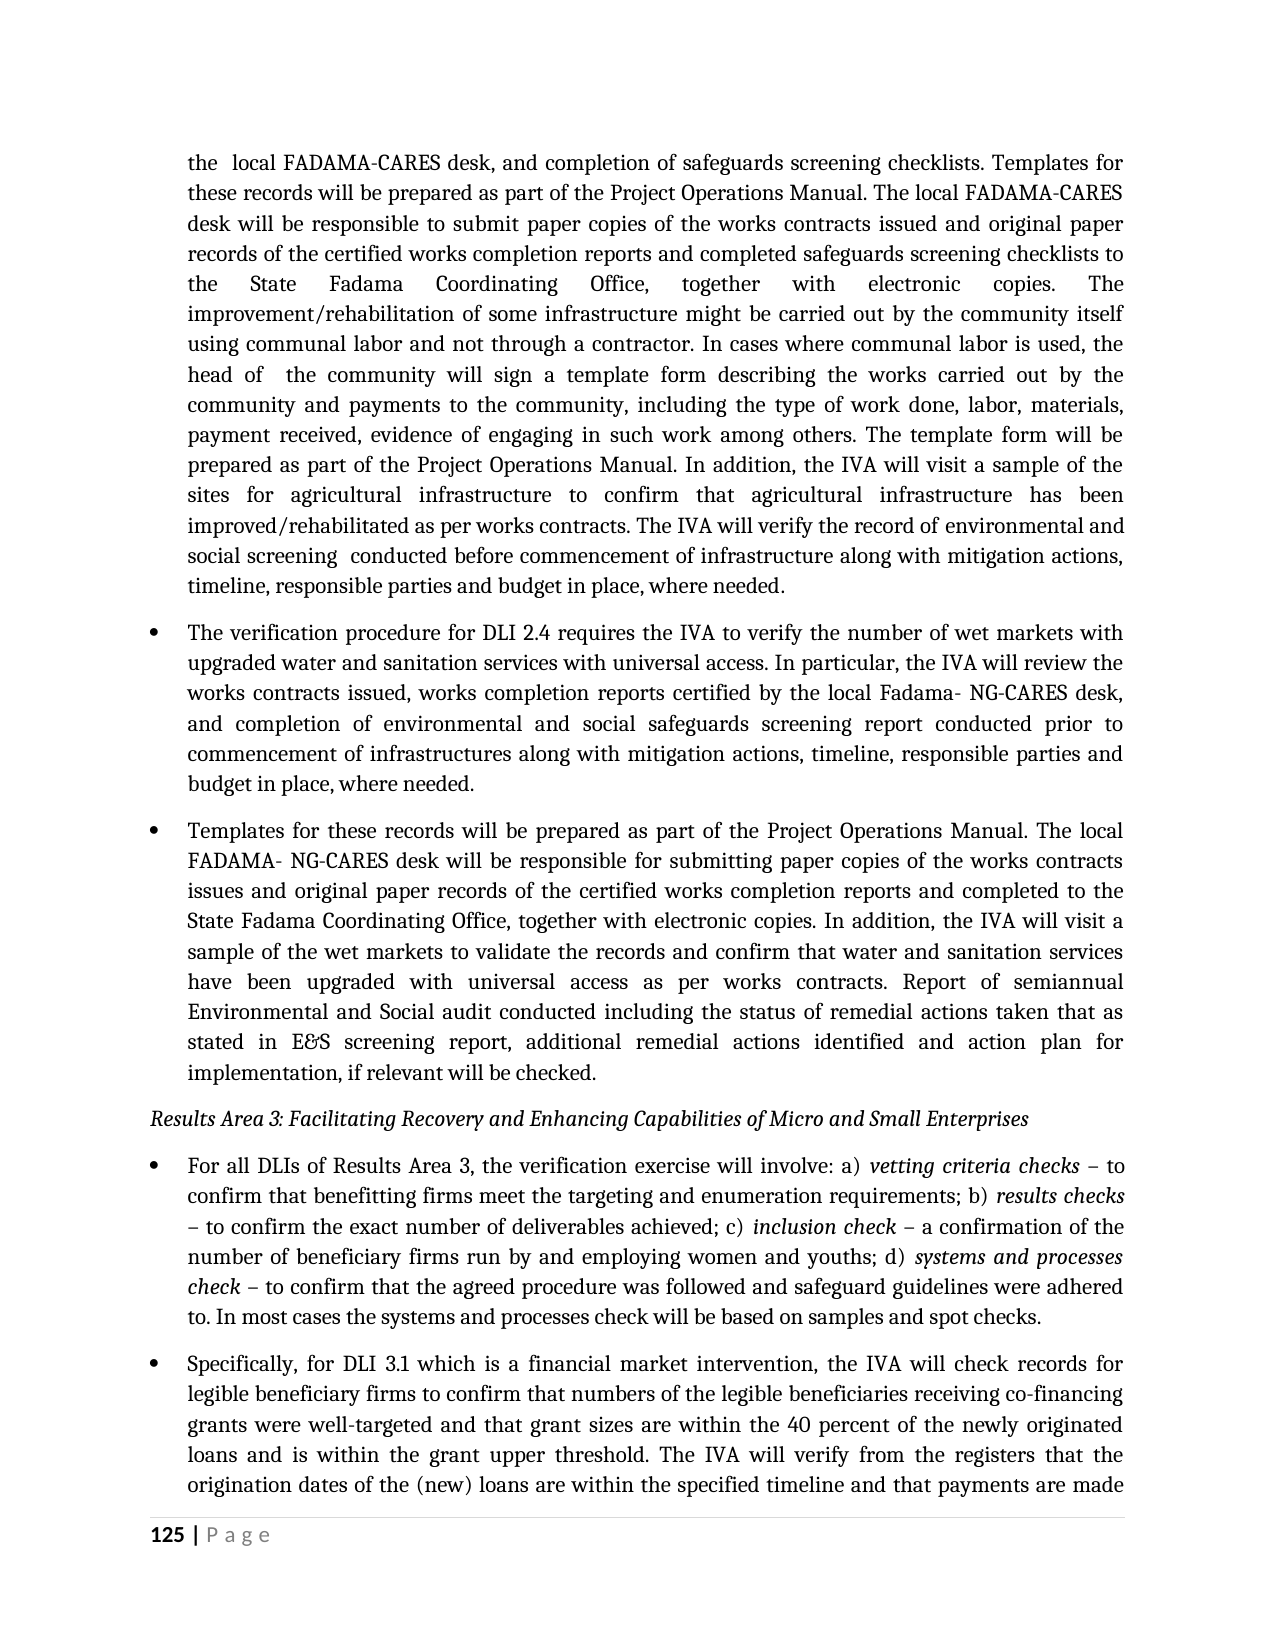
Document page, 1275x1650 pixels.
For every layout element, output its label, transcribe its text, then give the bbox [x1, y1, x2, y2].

list Templates for these records will be prepared as part of the Project Operations Manual. The local FADAMA- NG-CARES desk will be responsible for submitting paper copies of the works contracts issues and original paper records of the certified works completion reports and completed to the State Fadama Coordinating Office, together with electronic copies. In addition, the IVA will visit a sample of the wet markets to validate the records and confirm that water and sanitation services have been upgraded with universal access as per works contracts. Report of semiannual Environmental and Social audit conducted including the status of remedial actions taken that as stated in E&S screening report, additional remedial actions identified and action plan for implementation, if relevant will be checked. [150, 818, 1125, 1086]
text Results Area 3: Facilitating Recovery and Enhancing Capabilities of Micro and Small Enterprises [150, 1106, 1125, 1133]
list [150, 150, 1125, 599]
list The verification procedure for DLI 2.4 requires the IVA to verify the number of wet markets with upgraded water and sanitation services with universal access. In particular, the IVA will review the works contracts issued, works completion reports certified by the local Fadama- NG-CARES desk, and completion of environmental and social safeguards screening report conducted prior to commencement of infrastructures along with mitigation actions, timeline, responsible parties and budget in place, where needed. [150, 620, 1125, 797]
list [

◆ Try it: Each record above is to be written out exactly; the pictures are not.

◆ Result of this task:
Document page, 1275x1650 pixels.
For every layout element, output its label, transcribe its text, then give the bbox [x1, y1, x2, y2].

list Templates for these records will be prepared as part of the Project Operations Manual. The local FADAMA- NG-CARES desk will be responsible for submitting paper copies of the works contracts issues and original paper records of the certified works completion reports and completed to the State Fadama Coordinating Office, together with electronic copies. In addition, the IVA will visit a sample of the wet markets to validate the records and confirm that water and sanitation services have been upgraded with universal access as per works contracts. Report of semiannual Environmental and Social audit conducted including the status of remedial actions taken that as stated in E&S screening report, additional remedial actions identified and action plan for implementation, if relevant will be checked. [150, 818, 1125, 1086]
text Results Area 3: Facilitating Recovery and Enhancing Capabilities of Micro and Small Enterprises [150, 1106, 1125, 1133]
list [150, 150, 1125, 599]
list The verification procedure for DLI 2.4 requires the IVA to verify the number of wet markets with upgraded water and sanitation services with universal access. In particular, the IVA will review the works contracts issued, works completion reports certified by the local Fadama- NG-CARES desk, and completion of environmental and social safeguards screening report conducted prior to commencement of infrastructures along with mitigation actions, timeline, responsible parties and budget in place, where needed. [150, 620, 1125, 797]
list [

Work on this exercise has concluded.